== EXERCISE TEXT ==
= = =
The debate’s host facility, Case Western Reserve University, did a lot of things right, thanks to guidance from the Cleveland Clinic. The candidates—Trump and former Vice President Joe Biden—stayed six feet away from one another and did not shake hands. Spectators’ chairs were spaced apart, capacity was limited to about 100 people and onlookers were screened for the coronavirus before the debate. Attendees were also asked to wear masks, though some—including First Lady Melania Trump, who has also tested positive for COVID-19—removed theirs after entering.

But even with those precautions in place, there’s still the issue of airborne transmission.

Research now strongly suggests people can catch COVID-19 not only through direct contact with large respiratory droplets—such as those expelled when a sick person coughs or sneezes—but also by inhaling tiny aerosol particles that can linger in the air for hours after they’re exhaled. The risks of airborne transmission are highest in crowded indoor environments where people are unmasked and expelling lots of aerosols by talking, singing or yelling. Bars fit that bill—as do, say, debate halls where people are loudly talking over one another, unmasked, for 90 minutes straight.

The big question now, Edwards says, is whether Trump was contagious on Tuesday. Trump adviser Hope Hicks, who accompanied the President to the debate, tested positive for COVID-19 shortly before Trump did, but it’s not clear when the President was exposed. Research has shown that people tend to be most contagious a few days before they develop symptoms. If Trump and his circle were already infectious on Tuesday, his staff and everyone in the room for the debate, from the stage crew to moderator Chris Wallace, is feasibly at risk, Edwards says. (If the room was well-ventilated, the risk to onlookers is substantially lower.)

Biden tested negative for COVID-19 on Friday morning, which is a good sign. However, several days can pass between the time a person is exposed and the time their test will come back positive. A Biden campaign aide told CNN that the risk of transmission was minimal because “we were never near them.”

But that’s not entirely true, says Linsey Marr, a civil and environmental engineering professor at Virginia Tech and an aerosols expert. Enforcing capacity limits and social-distancing measures certainly helps reduce the risk of disease transmission, mainly by lowering the chances of coming into contact with large respiratory droplets. But tiny, airborne particles can disperse through the air like cigarette smoke.
= = =
Dataset entries:

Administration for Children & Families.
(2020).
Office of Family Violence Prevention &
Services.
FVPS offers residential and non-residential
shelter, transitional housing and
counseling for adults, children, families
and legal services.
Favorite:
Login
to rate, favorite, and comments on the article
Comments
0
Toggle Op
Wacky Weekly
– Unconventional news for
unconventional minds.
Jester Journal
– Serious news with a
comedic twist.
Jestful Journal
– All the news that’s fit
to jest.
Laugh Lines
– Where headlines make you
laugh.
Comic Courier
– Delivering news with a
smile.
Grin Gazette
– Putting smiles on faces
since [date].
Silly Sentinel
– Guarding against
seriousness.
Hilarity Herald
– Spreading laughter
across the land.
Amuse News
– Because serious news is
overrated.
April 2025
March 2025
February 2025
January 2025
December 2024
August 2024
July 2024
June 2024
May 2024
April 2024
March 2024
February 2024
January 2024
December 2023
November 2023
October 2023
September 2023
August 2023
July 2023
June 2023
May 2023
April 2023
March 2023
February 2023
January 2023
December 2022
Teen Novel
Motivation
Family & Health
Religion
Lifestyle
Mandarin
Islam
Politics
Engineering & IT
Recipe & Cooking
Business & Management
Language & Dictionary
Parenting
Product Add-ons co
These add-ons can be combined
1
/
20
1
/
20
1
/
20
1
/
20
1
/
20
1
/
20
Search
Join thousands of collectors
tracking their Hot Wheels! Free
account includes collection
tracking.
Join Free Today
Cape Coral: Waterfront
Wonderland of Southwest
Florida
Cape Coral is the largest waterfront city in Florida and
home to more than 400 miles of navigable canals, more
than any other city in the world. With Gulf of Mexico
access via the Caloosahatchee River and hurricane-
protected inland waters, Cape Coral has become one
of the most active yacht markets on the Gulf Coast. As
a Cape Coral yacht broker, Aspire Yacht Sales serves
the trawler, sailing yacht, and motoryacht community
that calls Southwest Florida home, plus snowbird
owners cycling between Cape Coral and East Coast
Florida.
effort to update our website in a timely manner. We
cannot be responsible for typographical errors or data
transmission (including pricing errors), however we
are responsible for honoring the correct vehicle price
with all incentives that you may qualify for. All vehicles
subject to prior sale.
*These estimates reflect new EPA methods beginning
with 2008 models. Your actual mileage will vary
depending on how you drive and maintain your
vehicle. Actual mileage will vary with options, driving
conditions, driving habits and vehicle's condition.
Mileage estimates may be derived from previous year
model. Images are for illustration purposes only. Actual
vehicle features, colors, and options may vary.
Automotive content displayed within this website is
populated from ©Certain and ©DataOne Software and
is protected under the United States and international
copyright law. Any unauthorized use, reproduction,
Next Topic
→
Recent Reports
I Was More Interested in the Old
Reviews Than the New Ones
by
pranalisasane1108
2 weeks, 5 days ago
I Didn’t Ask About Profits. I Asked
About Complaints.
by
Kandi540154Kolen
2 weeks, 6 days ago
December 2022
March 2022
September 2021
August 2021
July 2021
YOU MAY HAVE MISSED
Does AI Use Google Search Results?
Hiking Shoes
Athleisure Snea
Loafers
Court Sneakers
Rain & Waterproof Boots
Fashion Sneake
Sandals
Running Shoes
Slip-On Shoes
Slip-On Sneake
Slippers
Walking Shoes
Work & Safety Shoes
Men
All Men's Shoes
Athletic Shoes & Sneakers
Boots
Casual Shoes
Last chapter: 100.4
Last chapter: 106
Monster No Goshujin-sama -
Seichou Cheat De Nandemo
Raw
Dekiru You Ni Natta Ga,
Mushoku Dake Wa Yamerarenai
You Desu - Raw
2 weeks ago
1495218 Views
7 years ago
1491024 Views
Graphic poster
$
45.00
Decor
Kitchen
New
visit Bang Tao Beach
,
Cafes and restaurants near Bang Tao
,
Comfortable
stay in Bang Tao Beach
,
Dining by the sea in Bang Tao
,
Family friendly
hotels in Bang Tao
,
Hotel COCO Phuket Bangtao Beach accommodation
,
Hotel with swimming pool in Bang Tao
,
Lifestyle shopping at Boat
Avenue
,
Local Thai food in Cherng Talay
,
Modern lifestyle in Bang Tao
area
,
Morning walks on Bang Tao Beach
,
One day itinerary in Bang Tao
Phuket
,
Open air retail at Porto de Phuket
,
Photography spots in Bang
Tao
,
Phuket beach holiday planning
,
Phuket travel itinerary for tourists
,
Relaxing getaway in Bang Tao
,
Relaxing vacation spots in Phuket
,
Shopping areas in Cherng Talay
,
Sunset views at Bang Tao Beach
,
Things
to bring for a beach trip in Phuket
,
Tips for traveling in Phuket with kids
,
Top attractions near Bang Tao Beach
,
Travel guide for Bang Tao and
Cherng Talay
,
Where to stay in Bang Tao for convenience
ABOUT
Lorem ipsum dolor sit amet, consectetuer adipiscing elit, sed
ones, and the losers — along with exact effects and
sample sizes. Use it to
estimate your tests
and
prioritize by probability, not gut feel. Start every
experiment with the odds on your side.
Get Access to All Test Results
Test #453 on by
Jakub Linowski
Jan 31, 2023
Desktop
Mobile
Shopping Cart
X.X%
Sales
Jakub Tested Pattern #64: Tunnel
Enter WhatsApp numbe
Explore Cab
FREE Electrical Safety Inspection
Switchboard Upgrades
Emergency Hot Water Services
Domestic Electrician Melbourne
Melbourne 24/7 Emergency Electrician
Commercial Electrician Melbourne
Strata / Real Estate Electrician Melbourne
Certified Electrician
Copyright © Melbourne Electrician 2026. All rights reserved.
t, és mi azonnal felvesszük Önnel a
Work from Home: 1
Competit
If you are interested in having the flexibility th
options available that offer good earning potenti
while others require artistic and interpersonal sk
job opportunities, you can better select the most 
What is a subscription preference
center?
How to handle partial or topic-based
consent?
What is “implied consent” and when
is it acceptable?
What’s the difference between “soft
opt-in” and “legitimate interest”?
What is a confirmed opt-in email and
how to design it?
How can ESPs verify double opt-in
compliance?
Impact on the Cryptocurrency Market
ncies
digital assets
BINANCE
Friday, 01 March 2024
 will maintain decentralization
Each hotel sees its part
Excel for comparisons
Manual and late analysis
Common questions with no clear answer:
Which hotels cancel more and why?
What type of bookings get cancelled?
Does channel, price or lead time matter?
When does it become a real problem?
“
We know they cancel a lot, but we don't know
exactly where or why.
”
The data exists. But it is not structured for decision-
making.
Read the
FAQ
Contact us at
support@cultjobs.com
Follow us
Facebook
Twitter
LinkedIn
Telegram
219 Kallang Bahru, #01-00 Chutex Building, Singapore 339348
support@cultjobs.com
= = =
== WORK INSTRUCTION 1 ==
Duplicate the article on the debate's COVID-19 risks word for word, everything from "The big question" down to "is substantially lower.)".
== WORK INSTRUCTION 2 ==
Translate this sentence from the article on the debate's COVID-19 risks into Spanish: "Biden tested negative for COVID-19 on Friday morning, which is a good sign."
== WORK INSTRUCTION 3 ==
Take the article on the debate's COVID-19 risks further by writing what comes after its last sentence.

== FINAL ANSWER 1 ==
The big question now, Edwards says, is whether Trump was contagious on Tuesday. Trump adviser Hope Hicks, who accompanied the President to the debate, tested positive for COVID-19 shortly before Trump did, but it’s not clear when the President was exposed. Research has shown that people tend to be most contagious a few days before they develop symptoms. If Trump and his circle were already infectious on Tuesday, his staff and everyone in the room for the debate, from the stage crew to moderator Chris Wallace, is feasibly at risk, Edwards says. (If the room was well-ventilated, the risk to onlookers is substantially lower.)

== FINAL ANSWER 2 ==
Biden dio negativo en la prueba de COVID-19 el viernes por la mañana, lo cual es una buena señal.

== FINAL ANSWER 3 ==
“The idea that distancing alone will protect us is incorrect,” Marr says. “The virus is transmitted in the microscopic droplets. We need to be thinking about that.”

It’s not yet clear whether future presidential debates will go forward as planned. Representatives from the Commission on Presidential Debates did not immediately respond to TIME’s request for comment.

Joe Allen, an aerosol expert who directs the Healthy Buildings program at the Harvard T.H. Chan School of Public Health, says Trump’s test result shows future debates, if they happen, need to rely on more than testing and physical distancing. “We’ve been recommending a layered defense approach, knowing that one strategy in and of itself is not enough,” Allen says. Clearly, testing isn’t perfect. If Trump—or anyone else at the debate—was exposed to the virus shortly before being tested, it may not have shown up in their results. False negative rates are also fairly high for coronavirus tests.

Allen believes future debates can be held safely, but he says organizers need to employ rigorous testing and social distancing protocols, require everyone to stay masked and implement enhanced ventilation and filtration systems to keep air clean. For the general public, he says, the situation should be a reminder that indoor gatherings aren’t a great idea right now.

“Time spent indoors where people are speaking loudly without masks leads to higher risk,” Allen says. “For the general public, these are the exact scenarios that we’ve been urging people avoid.”